::: Records for processing :::
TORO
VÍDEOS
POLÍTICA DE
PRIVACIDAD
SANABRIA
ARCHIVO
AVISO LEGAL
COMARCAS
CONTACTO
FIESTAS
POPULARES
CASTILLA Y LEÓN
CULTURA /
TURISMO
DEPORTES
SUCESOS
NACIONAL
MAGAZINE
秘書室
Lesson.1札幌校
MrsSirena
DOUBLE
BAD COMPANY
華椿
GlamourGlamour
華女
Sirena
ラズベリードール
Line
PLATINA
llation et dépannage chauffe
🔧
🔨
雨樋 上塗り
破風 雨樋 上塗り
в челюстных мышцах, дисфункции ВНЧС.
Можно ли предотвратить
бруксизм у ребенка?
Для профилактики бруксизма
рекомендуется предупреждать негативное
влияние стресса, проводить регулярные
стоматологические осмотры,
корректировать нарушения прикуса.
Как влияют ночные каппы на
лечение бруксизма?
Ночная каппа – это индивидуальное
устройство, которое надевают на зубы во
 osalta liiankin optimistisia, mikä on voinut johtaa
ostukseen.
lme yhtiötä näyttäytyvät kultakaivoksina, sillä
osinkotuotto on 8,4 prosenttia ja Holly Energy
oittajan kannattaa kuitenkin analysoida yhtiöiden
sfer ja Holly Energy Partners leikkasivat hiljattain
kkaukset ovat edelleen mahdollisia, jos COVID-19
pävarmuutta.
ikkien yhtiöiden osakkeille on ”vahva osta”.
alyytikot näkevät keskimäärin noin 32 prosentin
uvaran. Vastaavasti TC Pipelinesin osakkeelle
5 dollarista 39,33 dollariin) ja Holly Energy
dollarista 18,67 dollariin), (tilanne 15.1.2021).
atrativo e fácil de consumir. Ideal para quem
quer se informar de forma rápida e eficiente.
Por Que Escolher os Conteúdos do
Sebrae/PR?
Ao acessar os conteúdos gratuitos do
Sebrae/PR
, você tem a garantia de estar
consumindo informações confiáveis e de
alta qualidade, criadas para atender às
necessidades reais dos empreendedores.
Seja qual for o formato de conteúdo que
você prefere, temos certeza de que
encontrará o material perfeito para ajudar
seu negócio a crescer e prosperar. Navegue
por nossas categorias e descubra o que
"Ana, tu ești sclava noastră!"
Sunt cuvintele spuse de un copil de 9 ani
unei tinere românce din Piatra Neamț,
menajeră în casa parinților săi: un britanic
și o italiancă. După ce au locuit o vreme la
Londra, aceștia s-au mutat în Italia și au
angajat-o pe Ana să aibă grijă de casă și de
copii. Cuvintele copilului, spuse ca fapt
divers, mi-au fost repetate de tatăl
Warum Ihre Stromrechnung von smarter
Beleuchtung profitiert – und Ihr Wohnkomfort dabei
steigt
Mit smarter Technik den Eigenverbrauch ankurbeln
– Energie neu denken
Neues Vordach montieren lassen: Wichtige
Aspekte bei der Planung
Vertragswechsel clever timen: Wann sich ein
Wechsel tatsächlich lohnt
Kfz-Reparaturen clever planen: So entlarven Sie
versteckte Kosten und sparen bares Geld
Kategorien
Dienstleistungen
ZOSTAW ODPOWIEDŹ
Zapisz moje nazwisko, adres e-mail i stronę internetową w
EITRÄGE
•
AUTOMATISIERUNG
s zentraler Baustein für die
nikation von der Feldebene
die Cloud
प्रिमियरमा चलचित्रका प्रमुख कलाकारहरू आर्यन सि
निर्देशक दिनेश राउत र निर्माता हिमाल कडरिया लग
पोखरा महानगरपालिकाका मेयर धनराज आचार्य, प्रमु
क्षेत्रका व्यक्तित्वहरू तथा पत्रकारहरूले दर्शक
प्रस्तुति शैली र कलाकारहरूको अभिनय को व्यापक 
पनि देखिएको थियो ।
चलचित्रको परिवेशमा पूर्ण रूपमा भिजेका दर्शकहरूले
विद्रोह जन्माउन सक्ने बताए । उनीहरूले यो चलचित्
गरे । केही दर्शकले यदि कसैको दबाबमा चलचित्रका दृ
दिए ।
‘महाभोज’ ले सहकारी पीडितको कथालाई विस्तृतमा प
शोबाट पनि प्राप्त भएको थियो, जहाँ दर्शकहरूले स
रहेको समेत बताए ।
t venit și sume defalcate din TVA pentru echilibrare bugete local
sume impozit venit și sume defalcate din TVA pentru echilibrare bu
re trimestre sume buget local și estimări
:::
What to do ▸ Each line above should be output exactly as written.

Task result ▸
TORO
VÍDEOS
POLÍTICA DE
PRIVACIDAD
SANABRIA
ARCHIVO
AVISO LEGAL
COMARCAS
CONTACTO
FIESTAS
POPULARES
CASTILLA Y LEÓN
CULTURA /
TURISMO
DEPORTES
SUCESOS
NACIONAL
MAGAZINE
秘書室
Lesson.1札幌校
MrsSirena
DOUBLE
BAD COMPANY
華椿
GlamourGlamour
華女
Sirena
ラズベリードール
Line
PLATINA
llation et dépannage chauffe
🔧
🔨
雨樋 上塗り
破風 雨樋 上塗り
в челюстных мышцах, дисфункции ВНЧС.
Можно ли предотвратить
бруксизм у ребенка?
Для профилактики бруксизма
рекомендуется предупреждать негативное
влияние стресса, проводить регулярные
стоматологические осмотры,
корректировать нарушения прикуса.
Как влияют ночные каппы на
лечение бруксизма?
Ночная каппа – это индивидуальное
устройство, которое надевают на зубы во
 osalta liiankin optimistisia, mikä on voinut johtaa
ostukseen.
lme yhtiötä näyttäytyvät kultakaivoksina, sillä
osinkotuotto on 8,4 prosenttia ja Holly Energy
oittajan kannattaa kuitenkin analysoida yhtiöiden
sfer ja Holly Energy Partners leikkasivat hiljattain
kkaukset ovat edelleen mahdollisia, jos COVID-19
pävarmuutta.
ikkien yhtiöiden osakkeille on ”vahva osta”.
alyytikot näkevät keskimäärin noin 32 prosentin
uvaran. Vastaavasti TC Pipelinesin osakkeelle
5 dollarista 39,33 dollariin) ja Holly Energy
dollarista 18,67 dollariin), (tilanne 15.1.2021).
atrativo e fácil de consumir. Ideal para quem
quer se informar de forma rápida e eficiente.
Por Que Escolher os Conteúdos do
Sebrae/PR?
Ao acessar os conteúdos gratuitos do
Sebrae/PR
, você tem a garantia de estar
consumindo informações confiáveis e de
alta qualidade, criadas para atender às
necessidades reais dos empreendedores.
Seja qual for o formato de conteúdo que
você prefere, temos certeza de que
encontrará o material perfeito para ajudar
seu negócio a crescer e prosperar. Navegue
por nossas categorias e descubra o que
"Ana, tu ești sclava noastră!"
Sunt cuvintele spuse de un copil de 9 ani
unei tinere românce din Piatra Neamț,
menajeră în casa parinților săi: un britanic
și o italiancă. După ce au locuit o vreme la
Londra, aceștia s-au mutat în Italia și au
angajat-o pe Ana să aibă grijă de casă și de
copii. Cuvintele copilului, spuse ca fapt
divers, mi-au fost repetate de tatăl
Warum Ihre Stromrechnung von smarter
Beleuchtung profitiert – und Ihr Wohnkomfort dabei
steigt
Mit smarter Technik den Eigenverbrauch ankurbeln
– Energie neu denken
Neues Vordach montieren lassen: Wichtige
Aspekte bei der Planung
Vertragswechsel clever timen: Wann sich ein
Wechsel tatsächlich lohnt
Kfz-Reparaturen clever planen: So entlarven Sie
versteckte Kosten und sparen bares Geld
Kategorien
Dienstleistungen
ZOSTAW ODPOWIEDŹ
Zapisz moje nazwisko, adres e-mail i stronę internetową w
EITRÄGE
•
AUTOMATISIERUNG
s zentraler Baustein für die
nikation von der Feldebene
die Cloud
प्रिमियरमा चलचित्रका प्रमुख कलाकारहरू आर्यन सि
निर्देशक दिनेश राउत र निर्माता हिमाल कडरिया लग
पोखरा महानगरपालिकाका मेयर धनराज आचार्य, प्रमु
क्षेत्रका व्यक्तित्वहरू तथा पत्रकारहरूले दर्शक
प्रस्तुति शैली र कलाकारहरूको अभिनय को व्यापक 
पनि देखिएको थियो ।
चलचित्रको परिवेशमा पूर्ण रूपमा भिजेका दर्शकहरूले
विद्रोह जन्माउन सक्ने बताए । उनीहरूले यो चलचित्
गरे । केही दर्शकले यदि कसैको दबाबमा चलचित्रका दृ
दिए ।
‘महाभोज’ ले सहकारी पीडितको कथालाई विस्तृतमा प
शोबाट पनि प्राप्त भएको थियो, जहाँ दर्शकहरूले स
रहेको समेत बताए ।
t venit și sume defalcate din TVA pentru echilibrare bugete local
sume impozit venit și sume defalcate din TVA pentru echilibrare bu
re trimestre sume buget local și estimări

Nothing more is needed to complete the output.